Friday 10 July 2020

A Quick Update,

on a post we made way back in April 2015,


the loneliest pine in the world is still lonely! we first mentioned Encephalartos woodii, back in 2015, it is a cycad which are a very old order of tree and it turns out this one, which is still there in London, may be the very last tree of its kind on our planet and this is why, these trees cannot fertilise themselves, some plants contain male and female parts on the same individual, well the sad news is that a mate has still not been found, researchers have long been scouring the forests of Africa in search of a female Encephalartos woodii, but so far their efforts have been unsuccessful, “Surely this is the most solitary organism in the world,” biologist Richard Fortey once wrote, “growing older, alone, and fated to have no successors.

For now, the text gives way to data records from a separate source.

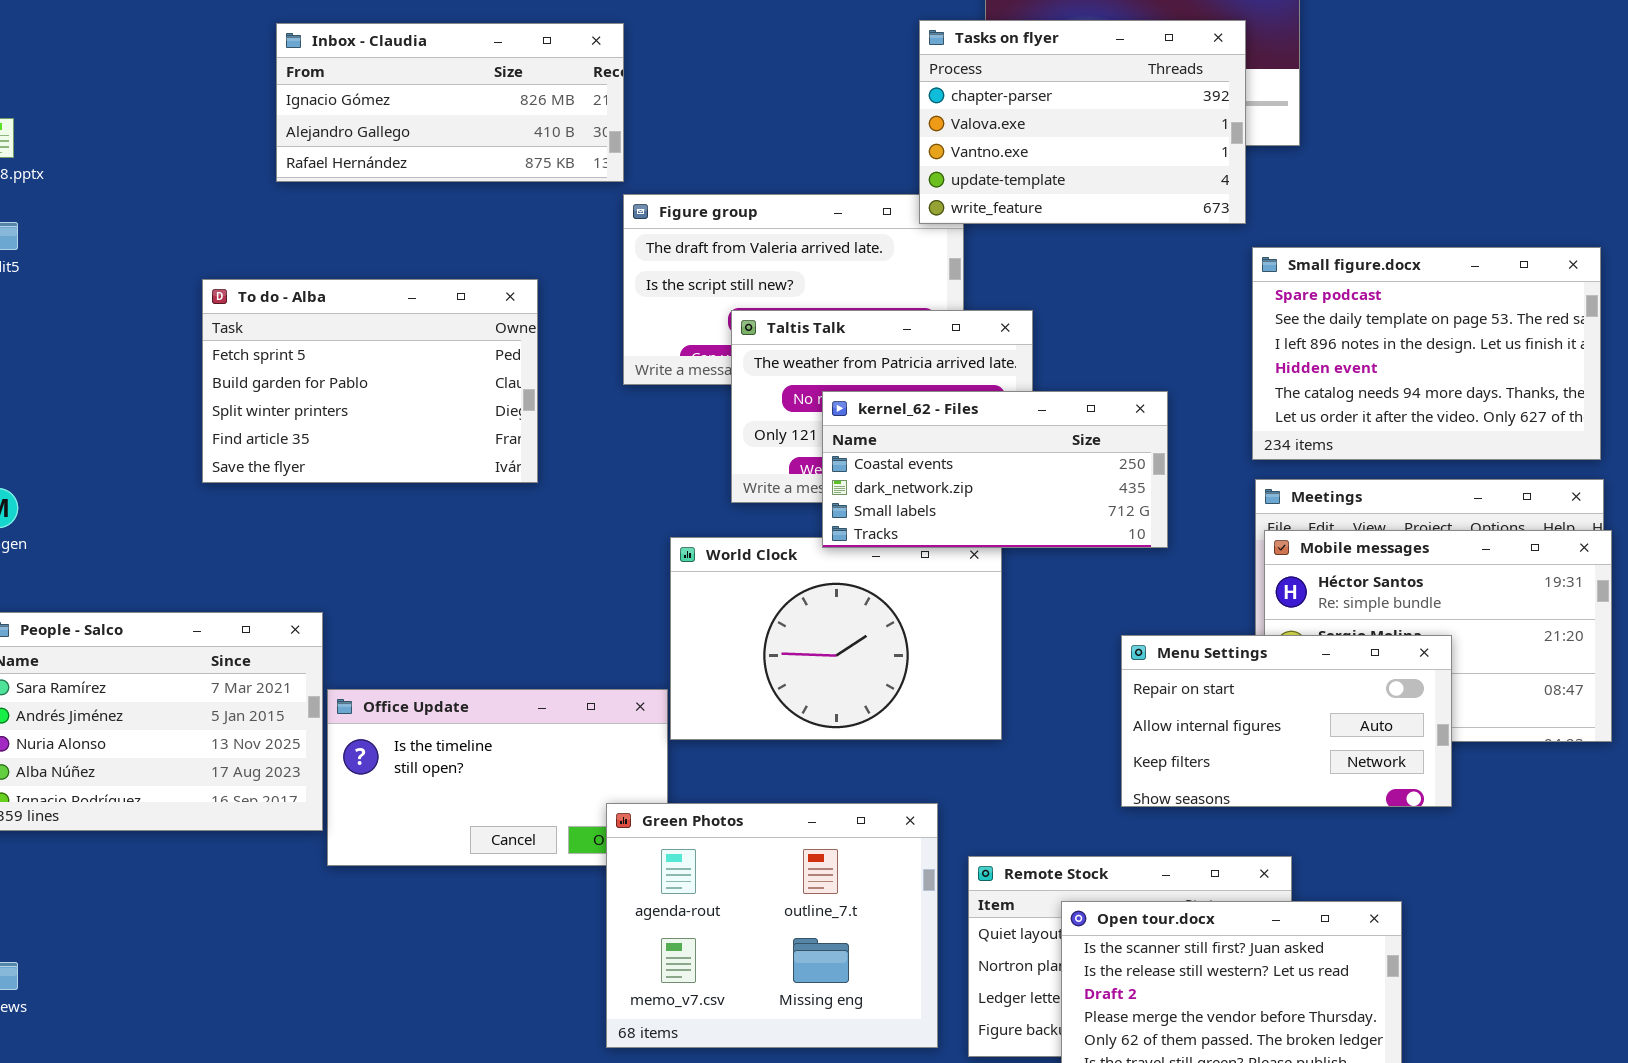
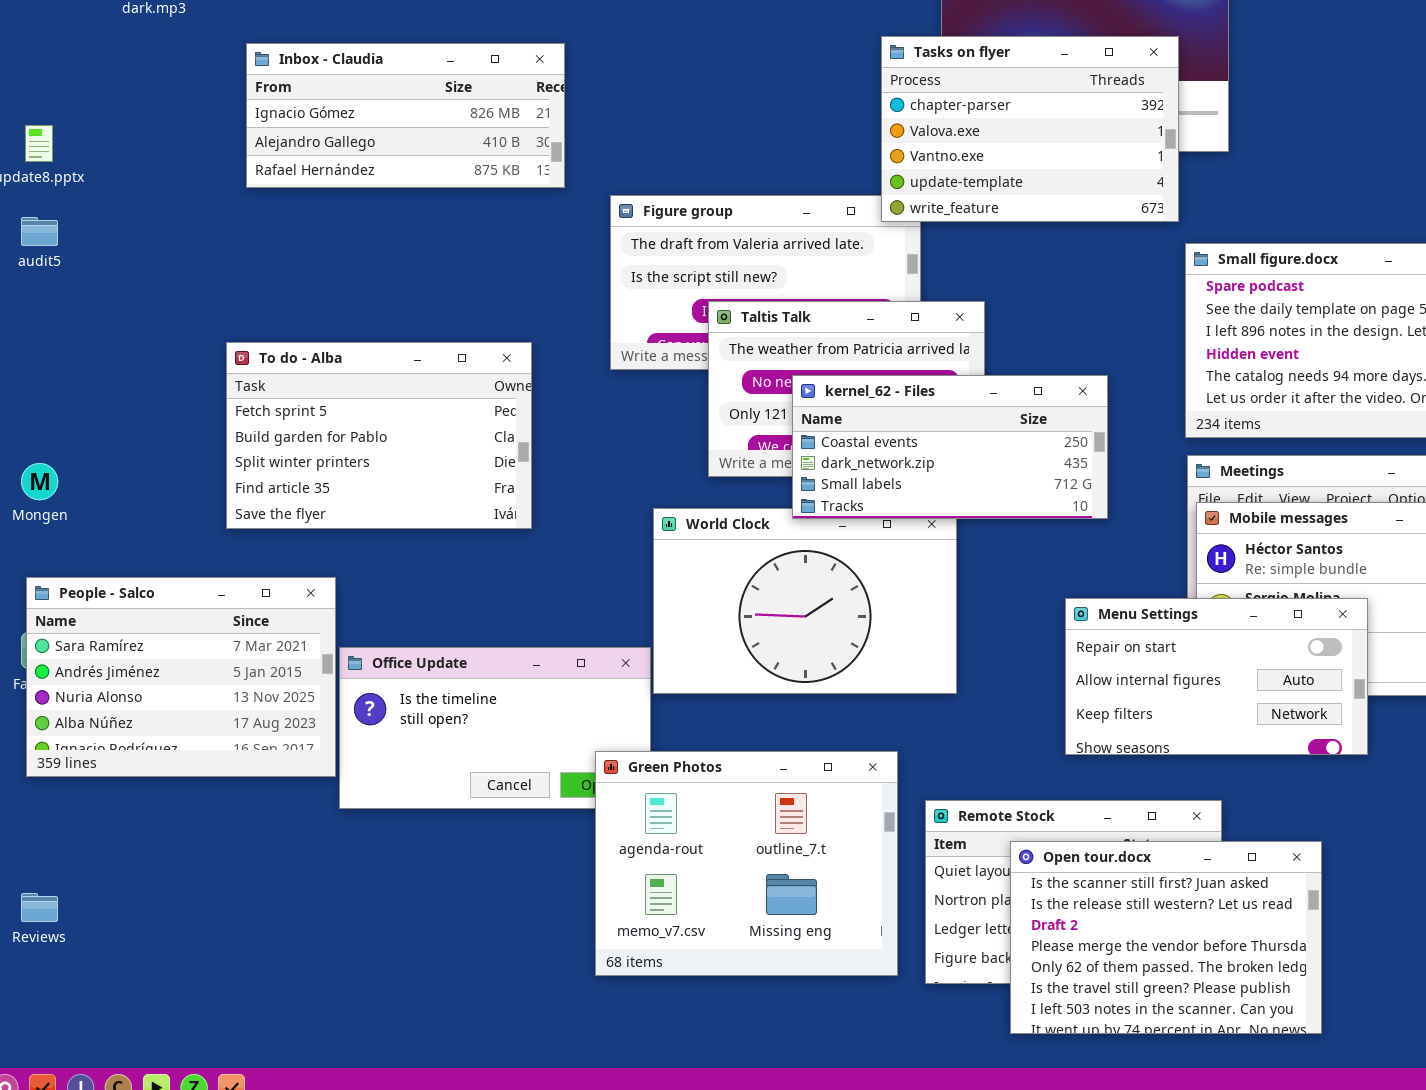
Inbox - Claudia: [276,23,624,182] -> [246,43,565,188], moved
To do - Alba: [202,279,538,483] -> [226,342,532,529], moved

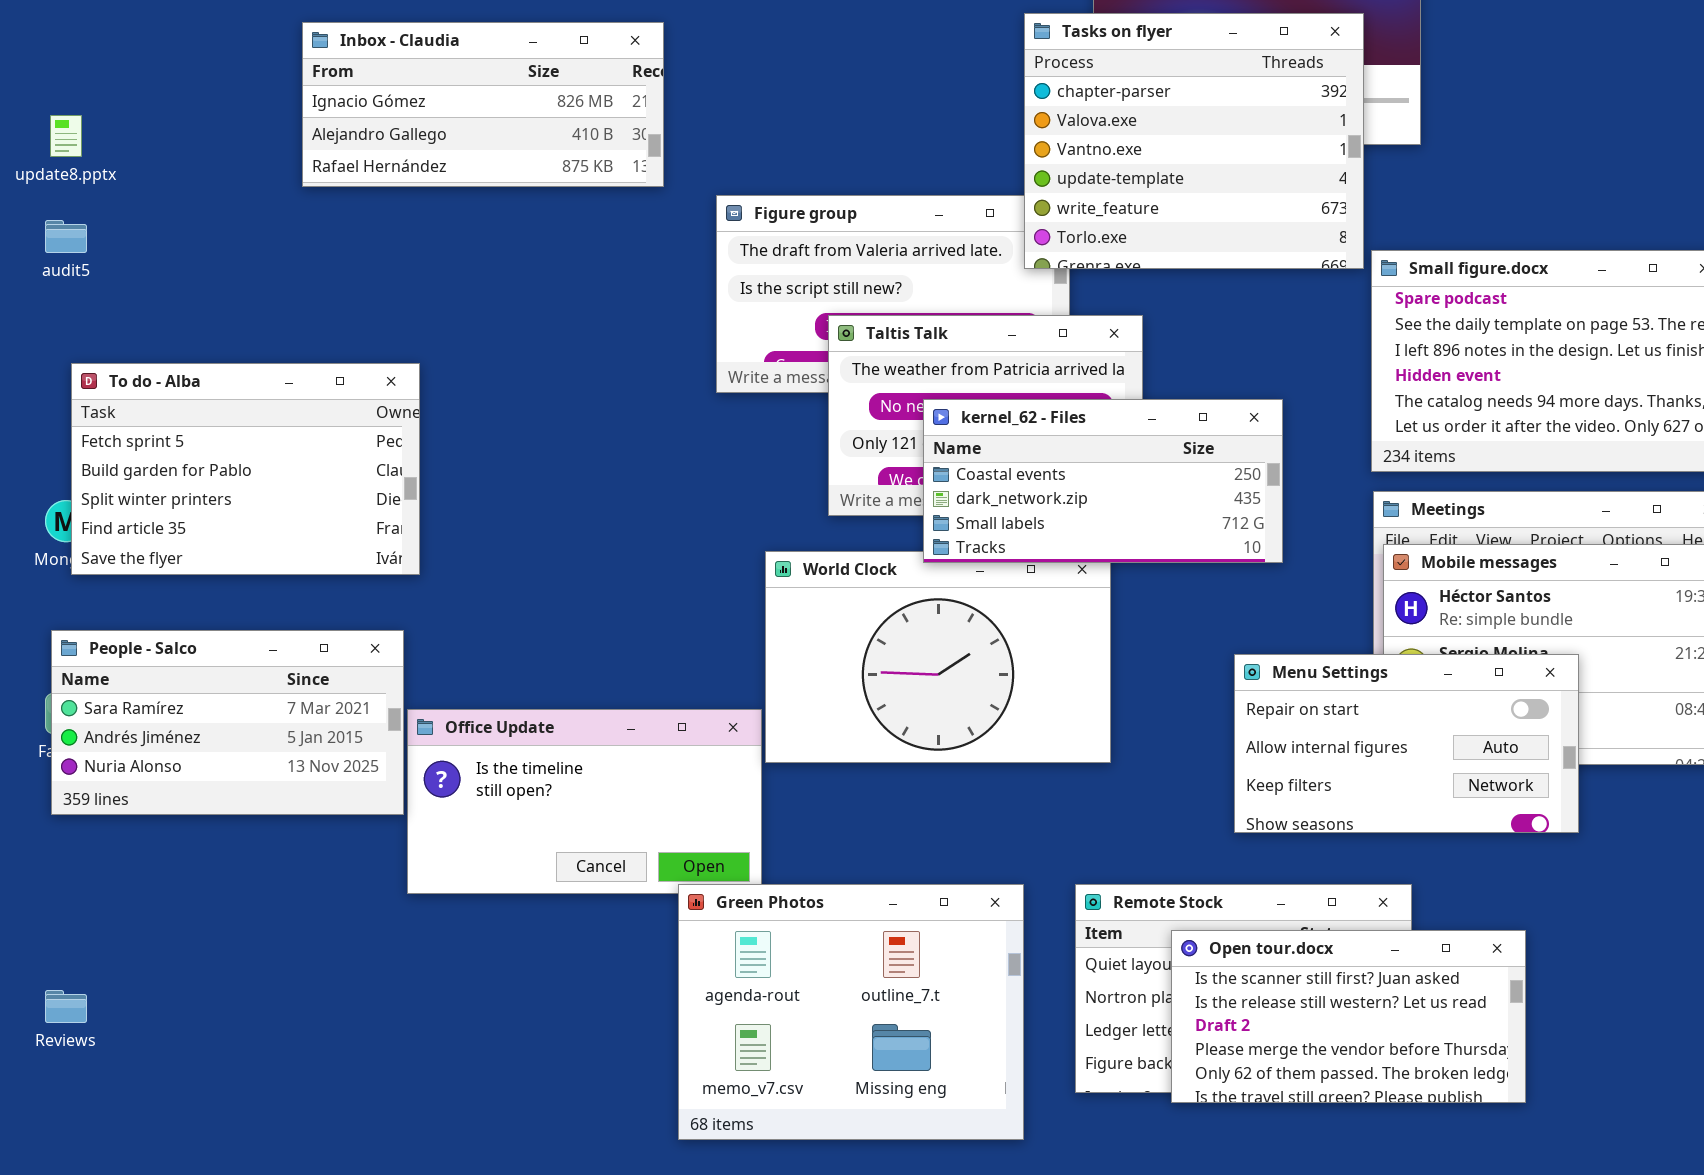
Tasks on flyer: [881,36,1179,222] -> [1024,13,1364,269], resized
To do - Alba: [226,342,532,529] -> [71,363,420,575], moved
People - Salco: [26,577,336,777] -> [51,630,404,815], resized
Green Photos: [595,751,898,976] -> [678,884,1024,1140], moved
Open tour.docx: [1010,841,1322,1034] -> [1171,930,1526,1103], resized

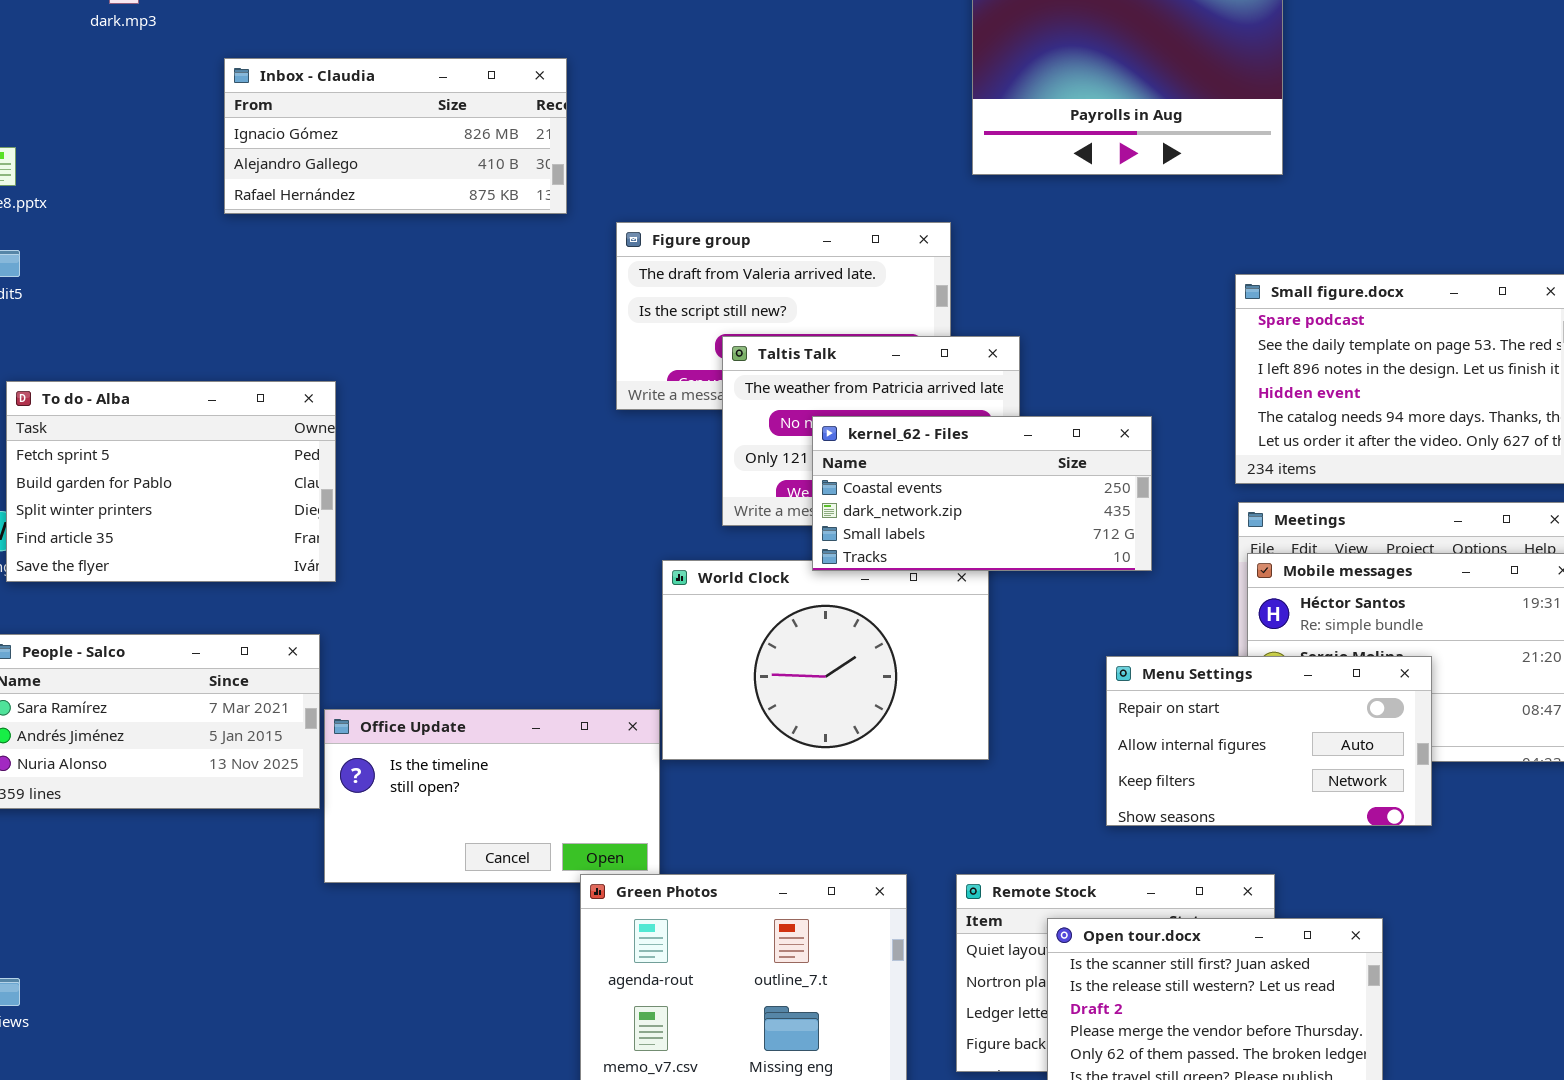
Tasks on flyer: [1024,13,1364,269] -> none, closed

Nobody knows how long it will live.” Sir David Attenborough said at the opening of the Temperate House at the Royal Botanical Gardens. “Plant species can go extinct and there is one cycad here which is the only one specimen of its kind known, it is a lonely plant, like the Galapagos tortoise. Human beings are taking over so much of the planet and the climate is changing so that areas where plants once grew they can’t grow anymore. There is nowhere else for them to go, except they can be kept here.” hopefully botanists will keep searching, you never know like the coelacanth thought to be extinct for the past 70 million years or so, a few just might just appear!